In the morning we did the main lap around the scrapes. There was a lack of decent waders, two summer-plumage Knot the best I could find. A nice Med Gull swam past North Hide, and the young Avocet, Shelduck and Oystercatchers were cute. Someone could make a really nice pie out of those Black-headed Gulls nesting everywhere, maybe I should suggest it. Having done the usual thing and thanked people for pointing out a marsh-harrier (I know, I know, they're rare everywhere else. If I have some "grumpy local" badges made up, who wants one?) we found a Drinker Moth caterpillar by the pathside.
After lunch it began to drizzle, so we decided to sit in the Bittern hide for a while.

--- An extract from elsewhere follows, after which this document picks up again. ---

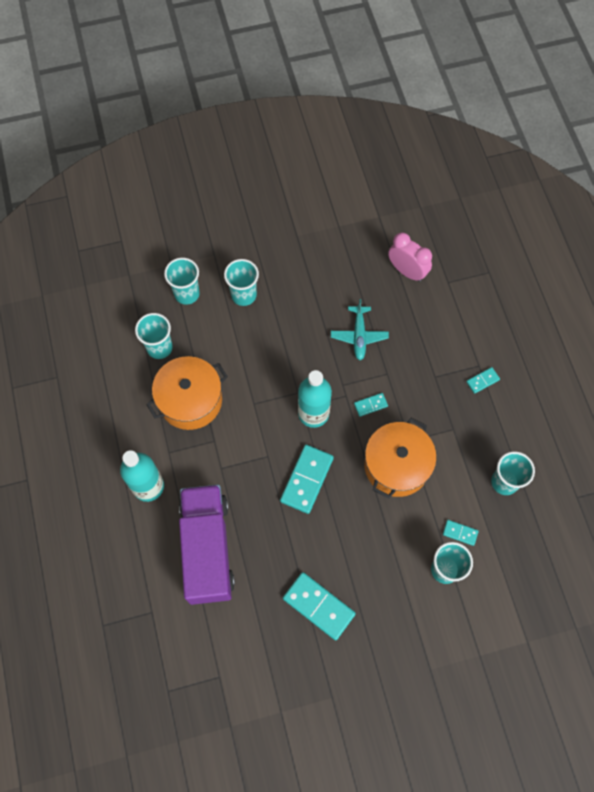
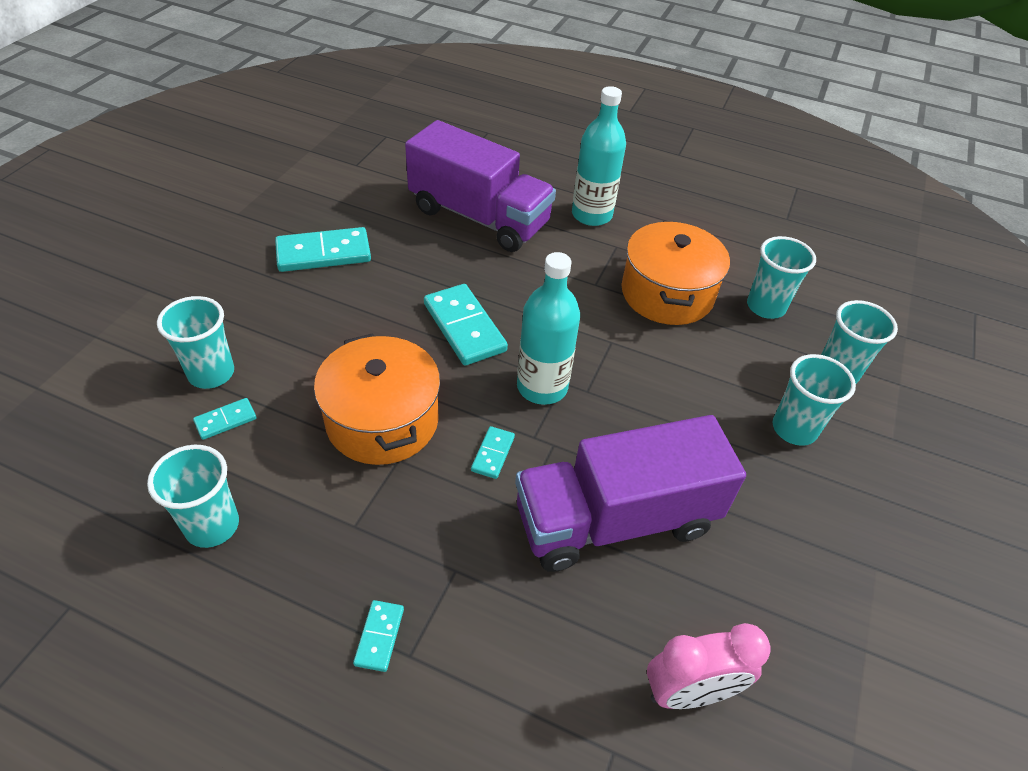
camera: 125 degrees right, 20 degrees down
turquoise plane [331,299,389,360] -> purple truck [515,415,746,572]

We were entertained by a sleeping Fox and a close Cetti's Warbler before a Bittern was called flying over the reedbed. A Sparrowhawk and ten minutes later it was my turn to find one, watching it climb up the reeds, stick its neck upwards in a snake-like fashion before launching into flight. The trip ended on a good note, as a volunteer warden spotted the 1st-summer Purple Heron that has been hanging around, fly up out of the reeds. It appeared to be chased by an adult Grey Heron, giving us good comparison views as it flew through 60 degrees before dropping back down into the reeds.

Orchids & Insects

31st May 2010

About this time last year I remember reading Connor's Blog and seeing some great pictures of Military Orchids. I thought "ooh I'll go and see those", only to find out that the reserve only opens once a year. Nonetheless I remembered, and this year dad agreed to drive me there. The omens weren't good, it rained early on, and the thick cloud cover was bad for photography. The bright side is that the poor light is a great excuse for hundreds of out-of-focus pictures. My best effort is below, for some better ones check here. Incidentally the open day is usually on the second May Bank Holiday, however next year it is proposed to be Saturday 28th May. It's probably best to check with the Forestry Comission nearer the time if you plan to go.

After lunch I optimistically wanted to look for butterflies. We didn't really see many. However all was not lost, with my first Scarce Chaser dragonfly, and two day-flying moths, Mother Shipton and Burnet Companion.